Va. "Personhood" Push Grinds to a Halt in Senate
State lawmakers vote to delay the high-profile fight for the remainder of 2012.
| Posted Thursday, Feb. 23, 2012, at 4:30 PM
Photo by Brendan Hoffman/Getty Images.
UPDATE: Virginia lawmakers on Thursday voted to punt the state's so-called "personhood" bill to next year, giving the state's anti-abortion advocates their second setback in as many days.
The local CBS affiliate in Richmond reports that the state Senate voted to send the controversial proposal back to committee, a move that effectively kills the bill for the remainder of 2012. The measure, which would define the beginning of human life as at the moment of conception, was approved in the House earlier this month and a Senate committee, likewise, signed off on the effort earlier Thursday. Ultimately, however, the measure hit a round block in the upper chamber, where the vote was 24-14 in favor of preventing the bill from coming up for an up-or-down vote.
Similar personhood proposals have failed in a number of states in recent years, most recently in Mississippi, where voters rejected a ballot initiative that would have amended the state constitution. Anti-abortion state lawmakers, however, have taken up the push at the legislative level. One such effort appears on its way to passage in Oklahoma.
On Wednesday, Virginia lawmakers amended a second controversial piece of abortion-related legislation, dropping a controversial provision that would have required some women to undergo an invasive, intravaginal ultrasound before having an abortion.
Thursday, Feb. 16: Oklahoma has become the latest state to mobilize behind so-called "personhood" legislation, which would define the beginning of human life as at the moment of conception. The state Senate passed such a bill, 34-8, on Wednesday and it looks likely to sail through the House as well, the Oklahoman reports.

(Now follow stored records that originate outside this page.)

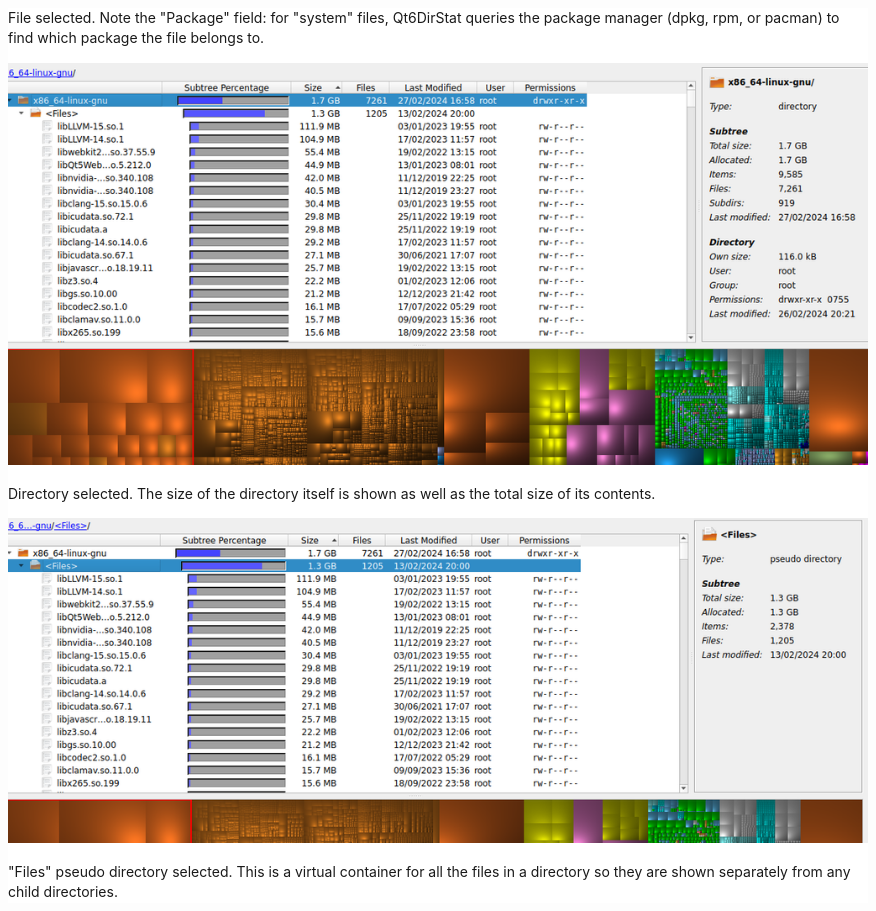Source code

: File selected. Note the "Package" field: for "system" files, Qt6DirStat queries
the package manager (dpkg, rpm, or pacman) to find which package the file belongs
to.

![Details Panel for a Directory](QDirStat-details-dir.png)

Directory selected. The size of the directory itself is shown as well as the
total size of its contents.

![Details Panel for a "Files" Pseudo Directory](QDirStat-details-dot-entry.png)

"Files" pseudo directory selected.  This is a virtual container for all the files
in a directory so they are shown separately from any child directories.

Virginia House legislators also passed a pair of anti-abortion bills this week, including its own personhood measure. The other bill would require women to have an ultrasound before undergoing an abortion. A version of the ultrasound legislation has already passed the state Senate and Republican Governor Bob McDonnell is expected to sign the bill into law, CBS News reports.
Neither McDonnell nor Oklahoma Governor Mary Fallin have weighed in on their state's respective personhood bills, but Fallin has a record of supporting anti-abortion legislation and is expected to sign it if it reaches her desk.
Both bills share similar language that grants "unborn children" at "every stage of development" the "rights, privileges, and immunities available to other persons." According to Oklahoma state Sen. Brian Crain, who introduced the measure, his bill would not prohibit contraception or in vitro fertilization. Virginia's bill, however, would ban emergency contraception and some activists fear it would also clear the way for the banning of birth control pills and intrauterine devices, or IUDs, Reuters reports.
A series of similar "personhood" amendments to state constitutions have failed in recent elections. After failing even in conservative Mississippi, legislators have taken up the anti-abortion strategy themselves, as anticipated by CNN soon after the Mississippi amendment failed in November 2011.